Posted on 01/18/2004 12:45:18 PM PST by Beck_isright

If confidence goes, lenders will pull loans and cause dollar to crash

By William Choong
TECHNOLOGY REPORTER

YEARS before the Asian financial crisis of 1997, many Asian countries had become hooked on a dangerous concept - credit.

Economic growth was chugging along nicely, and in countries such as Thailand, the middle-class was indulging in a consumer frenzy, buying branded goods, holidaying abroad and sending their children to overseas schools.

But Thailand's trade deficit - the amount by which imports exceed exports - was growing, financed by massive short-term loans from foreigners.

When investors lost confidence, however, a sudden flight of capital brought the kingdom to its knees.

The odd thing is, this year, the United States - once the world's biggest creditor nation - is also experiencing a credit- fuelled consumer spending spree.

There are fears the American appetite for Japanese cars, Chinese clothing and Malaysian electronics could cause a global financial crisis sparked by a run on the US dollar.

This has led to a massive current account deficit of more than US$500 billion (S$850 billion) - a far cry from 10 years ago, when the US enjoyed a trade surplus of US$82 billion.

Its budget deficit could hit US$450 billion this year - another record, and a dramatic turnaround from 2001, when government coffers were in the black.

This has led commentators to lament how America's twin deficits could grow into a 'full-blown, Third World-style financial crisis'.

The logic is simple.

Like Thailand, America's deficits are financed largely by foreigners, particularly Asian central banks that want to keep their currencies weak against the greenback to boost their country's exports.

Any crisis of confidence would see them withdrawing their loans, triggering a fall in American financial markets and then a run on the greenback.

The writing is already on the wall.

In the past year, the greenback has racked up losses of more than 20 per cent against the euro - falling to a seven-year low of around 80 US cents to the euro. Against the yen, it has shed 11 per cent to hit a three-year low of 105 yen to the dollar.

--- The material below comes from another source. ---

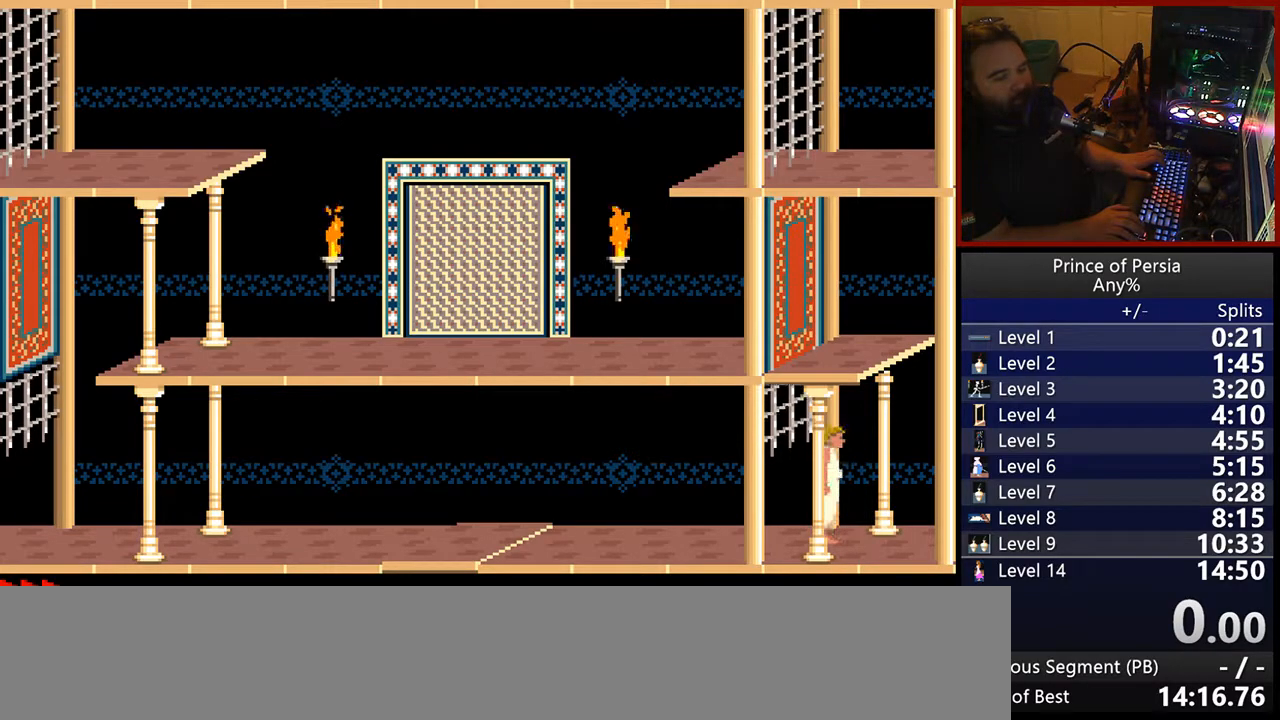
{"keys": [], "events": [[233, "jump", "down"], [383, "jump", "up"]]}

'On a scale of one to 10, for (the chances of) a dollar rout against the euro, I'd say we are at eight,' Mr Peter Morici, a business don at the University of Maryland, told Dow Jones.

A weaker dollar reduces America's debt, gives a leg-up to US exporters and slashes the current account deficit.

But a weaker dollar is a double-edged sword: It could lead to dearer imports and raise inflation - the bugbear of industrial economies.

This would hamper the world economy's preeminent engine of growth - the average American's propensity to spend.

Abroad, a weaker dollar would lead to competitive devaluations as other countries find their US-bound exports relatively expensive.

There is a growing chorus of voices stressing the possibility of a greenback plunge.

The International Monetary Fund has lashed out at the US, arguing that its massive debt could wreak havoc on the US dollar and global exchange rates.

In a paper presented earlier this month, three analysts - including former US treasury secretary Robert Rubin - argued that Washington's twin deficits could amount to what some have termed a 'full-blown, Third World-style financial crisis'.

Mr Paul Krugman, a prominent economist who foresaw the 1997 Asian financial crisis, drew the conclusion as early as last October.

In a New York Times column, he said the US economy was approaching a 'Wile E. Coyote' moment - when the coyote in the famous Road Runner cartoon runs off a cliff, only to realise at the last minute - too late - that it is about to plunge to the bottom.

'What will the plunge look like? It will certainly involve a sharp fall in the dollar and sharp rise in interest rates,' he wrote.

'In the worst-case scenario, the government's access to borrowing will be cut off, creating a cash crisis that throws the nation into chaos.'

Such views, however, have been derided by members of the Bush administration, who have pledged to halve America's budget deficit in five years.

What is probably high on their minds is how, in the 1980s, the world's largest economy under former president Ronald Reagan managed to grow despite similar deficits.

That was thanks - again - to a weak dollar and booming demand in Germany and Japan.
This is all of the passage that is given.